Reputation: 1
I already have the answer in proc sql but I need the data step version of my code. If someone could please help me convert it, I would be grateful.
PROC SQL;
CREATE TABLE CARS AS
SELECT Origin, Type, Cylinders, DriveTrain, COUNT(*) AS COUNT
FROM SASHELP.CARS
group by Origin, Type, Cylinders, DriveTrain;
QUIT;
Upvotes: 0
Views: 4907
Reputation: 51621
As long you none of your key variables have missing values and the full summary table will fit into your available memory you could use data step HASH.
That will eliminate the need to pre-sort the data.
data _null_;
set sashelp.cars end=eof;
if _n_=1 then do;
declare hash h(ordered:'yes');
rc=h.definekey('Origin','Type','Cylinders','DriveTrain');
rc=h.definedata('Origin','Type','Cylinders','DriveTrain','count');
rc=h.definedone();
end;
if h.find() then count=0;
count+1;
rc=h.replace();
if eof then rc=h.output(dataset:'cars2');
run;
Upvotes: 1
Reputation: 21294
Data step would not be the appropriate solution here, PROC FREQ would be the SAS solution.

=== Entries shown ===
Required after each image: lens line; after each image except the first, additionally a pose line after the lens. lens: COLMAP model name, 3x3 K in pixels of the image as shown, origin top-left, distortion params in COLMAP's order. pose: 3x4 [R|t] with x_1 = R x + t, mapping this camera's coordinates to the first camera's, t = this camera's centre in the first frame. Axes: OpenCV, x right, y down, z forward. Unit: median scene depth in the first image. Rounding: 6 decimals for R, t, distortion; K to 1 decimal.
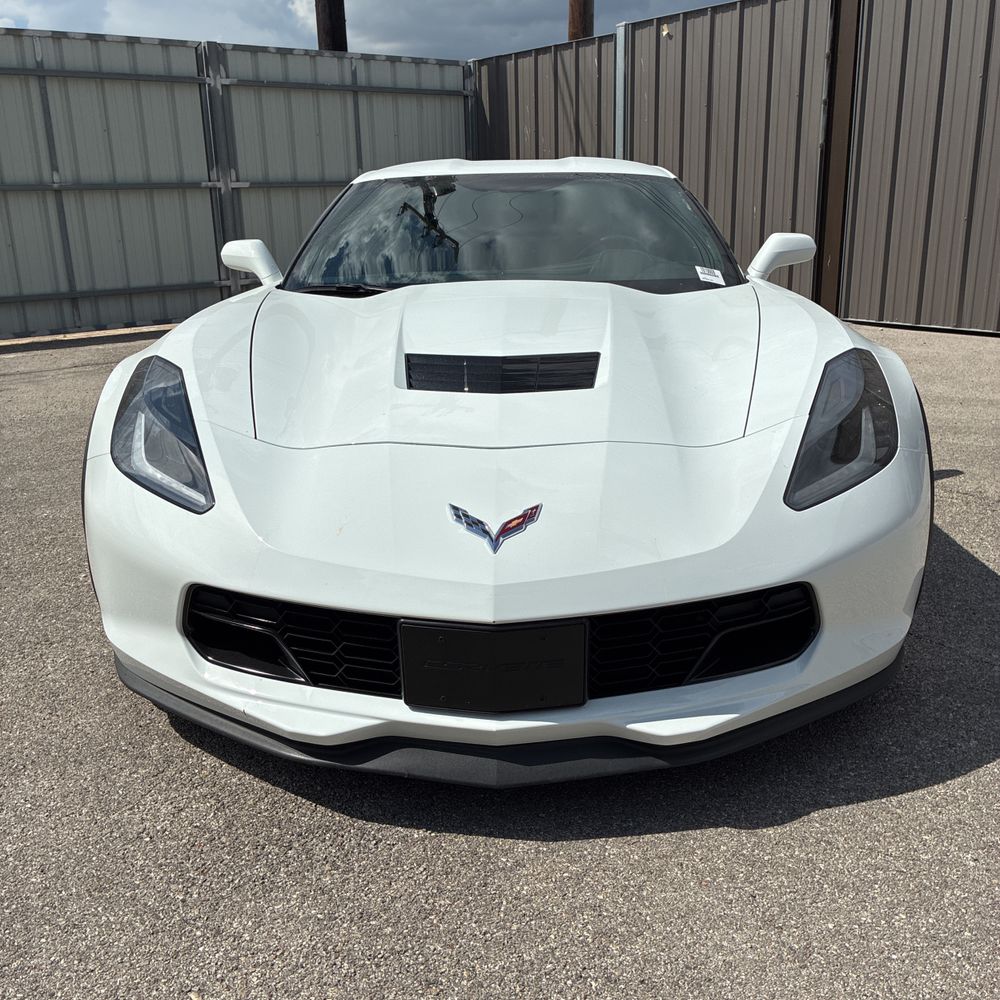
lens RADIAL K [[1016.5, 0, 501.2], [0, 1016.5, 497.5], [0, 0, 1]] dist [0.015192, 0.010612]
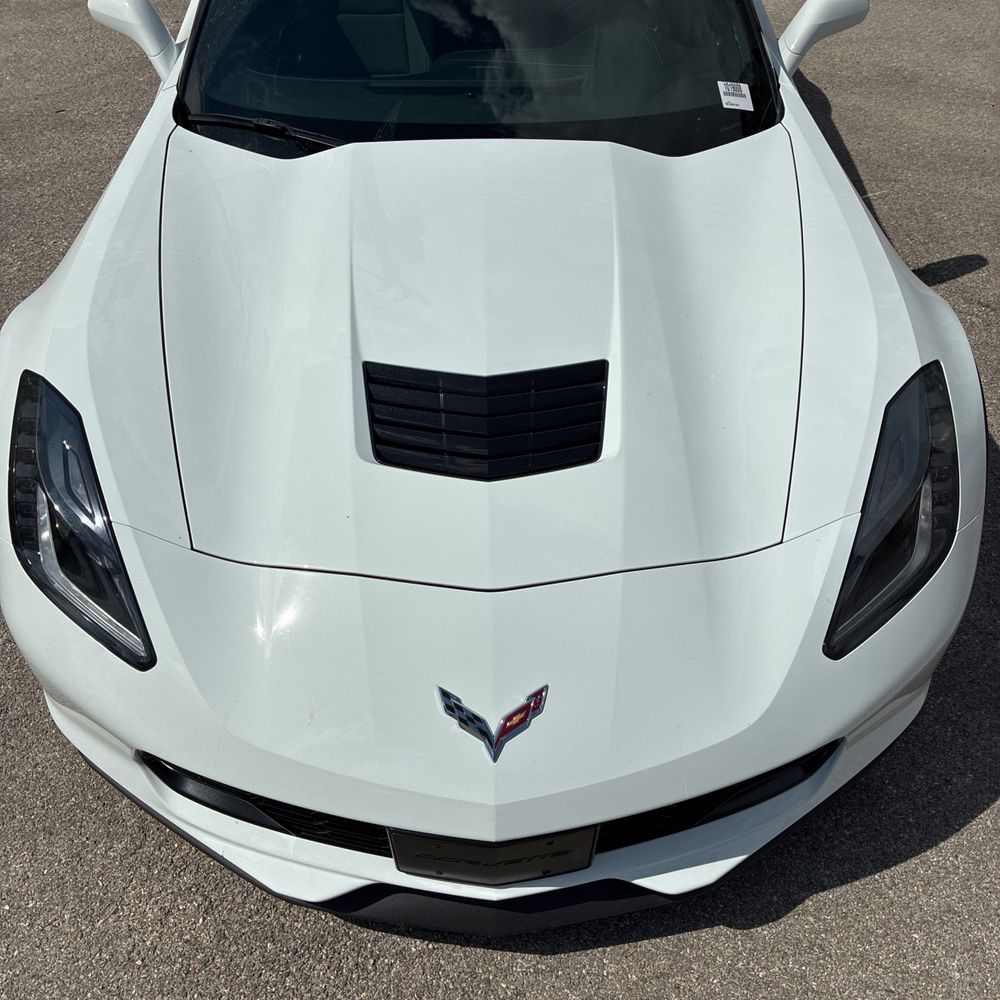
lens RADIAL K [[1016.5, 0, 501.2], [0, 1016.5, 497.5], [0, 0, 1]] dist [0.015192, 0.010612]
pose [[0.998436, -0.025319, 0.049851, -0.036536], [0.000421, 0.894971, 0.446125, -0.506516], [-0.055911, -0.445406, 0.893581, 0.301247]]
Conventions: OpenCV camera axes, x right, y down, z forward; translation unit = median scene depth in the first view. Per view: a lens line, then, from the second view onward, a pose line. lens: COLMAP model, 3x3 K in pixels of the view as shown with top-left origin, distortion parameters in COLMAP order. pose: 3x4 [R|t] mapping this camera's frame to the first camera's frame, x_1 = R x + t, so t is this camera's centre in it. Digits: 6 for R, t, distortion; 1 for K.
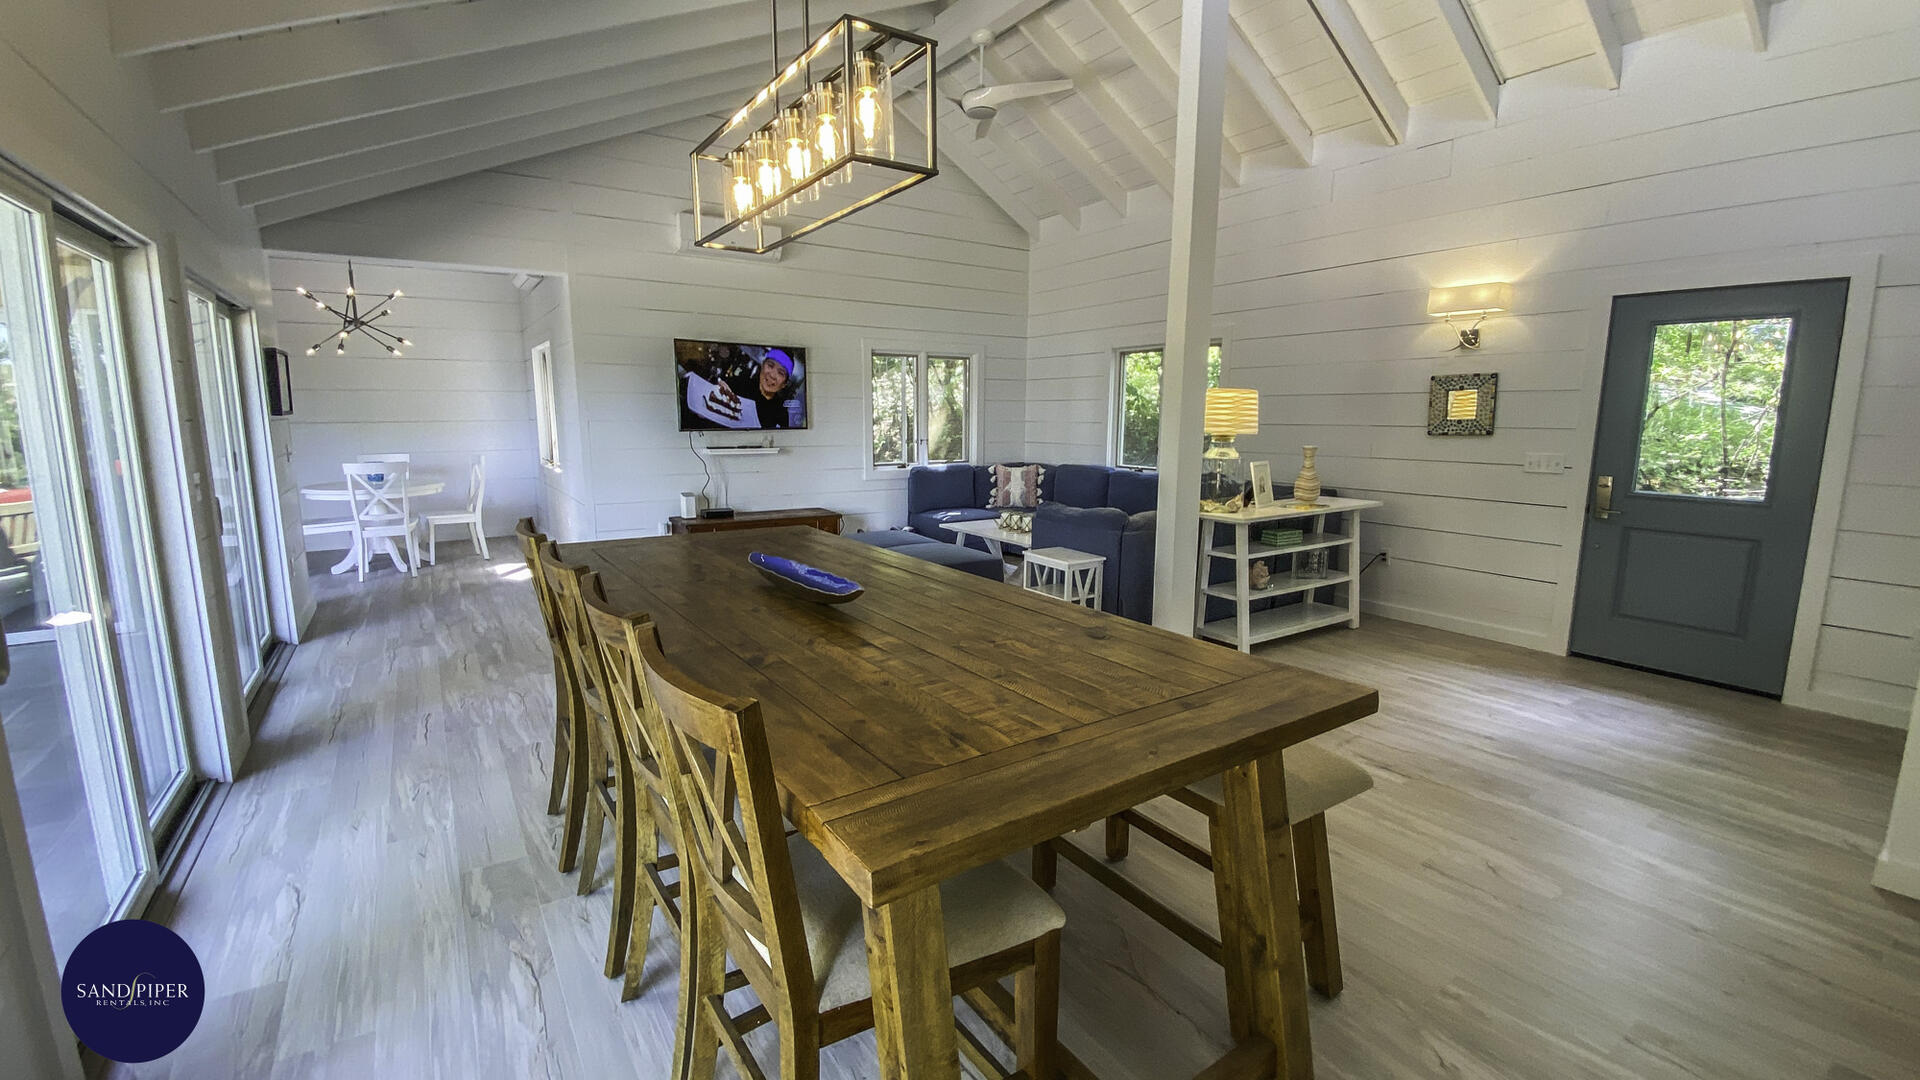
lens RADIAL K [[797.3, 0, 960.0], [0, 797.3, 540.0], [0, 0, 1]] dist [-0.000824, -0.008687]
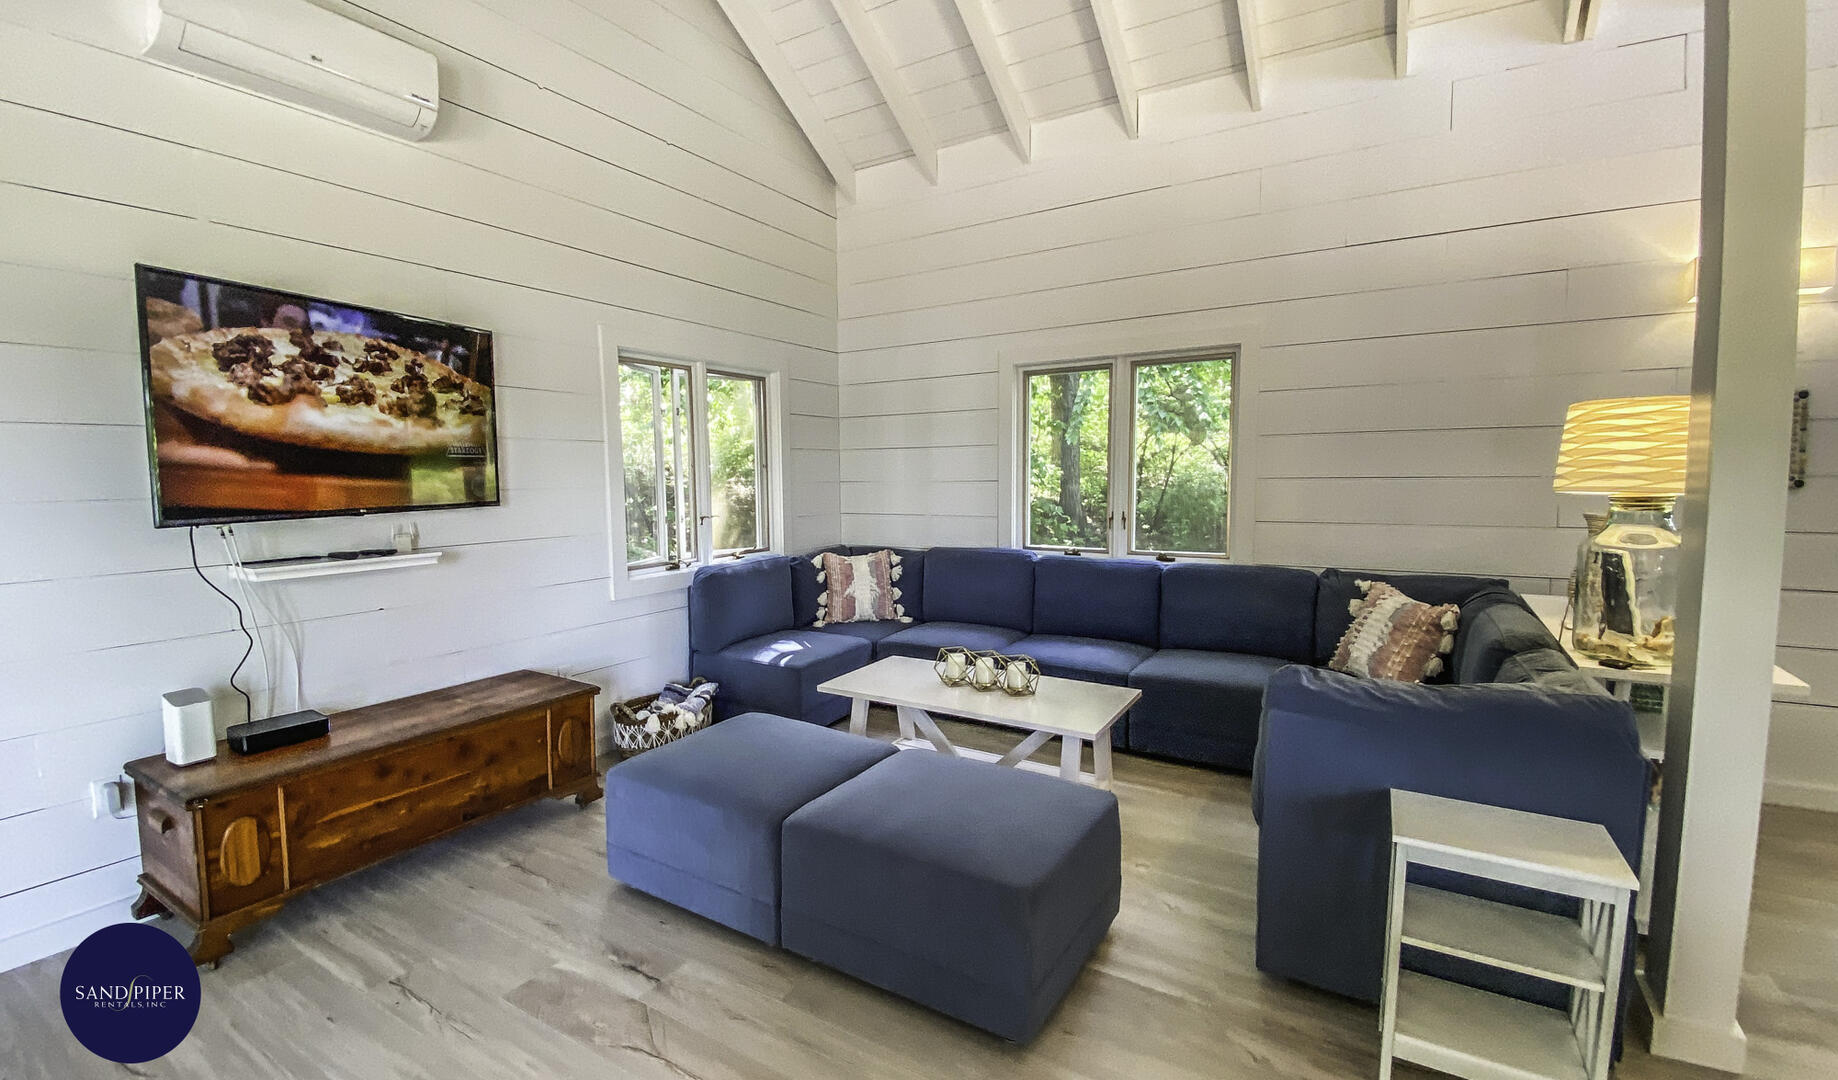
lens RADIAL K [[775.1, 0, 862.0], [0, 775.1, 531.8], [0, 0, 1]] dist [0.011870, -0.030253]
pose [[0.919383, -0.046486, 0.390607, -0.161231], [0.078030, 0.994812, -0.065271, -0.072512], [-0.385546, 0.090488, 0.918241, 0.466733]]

=== Task list ===
[A] Please retype from the SAS thread the part that opens with the words containing "Reputation: 1" and closes with "data step HASH.".
[B] Answer these questions from the SAS thread:
(i) Which dataset does the PROC SQL code read from?
(ii) What need does the data step HASH approach eliminate?
(iii) Which procedure does the last reply call the SAS solution?

=== Responses in order ===
[A]
Reputation: 1
I already have the answer in proc sql but I need the data step version of my code. If someone could please help me convert it, I would be grateful.
PROC SQL;
CREATE TABLE CARS AS
SELECT Origin, Type, Cylinders, DriveTrain, COUNT(*) AS COUNT
FROM SASHELP.CARS
group by Origin, Type, Cylinders, DriveTrain;
QUIT;
Upvotes: 0
Views: 4907
Reputation: 51621
As long you none of your key variables have missing values and the full summary table will fit into your available memory you could use data step HASH.

[B]
(i) SASHELP.CARS
(ii) The need to pre-sort the data
(iii) PROC FREQ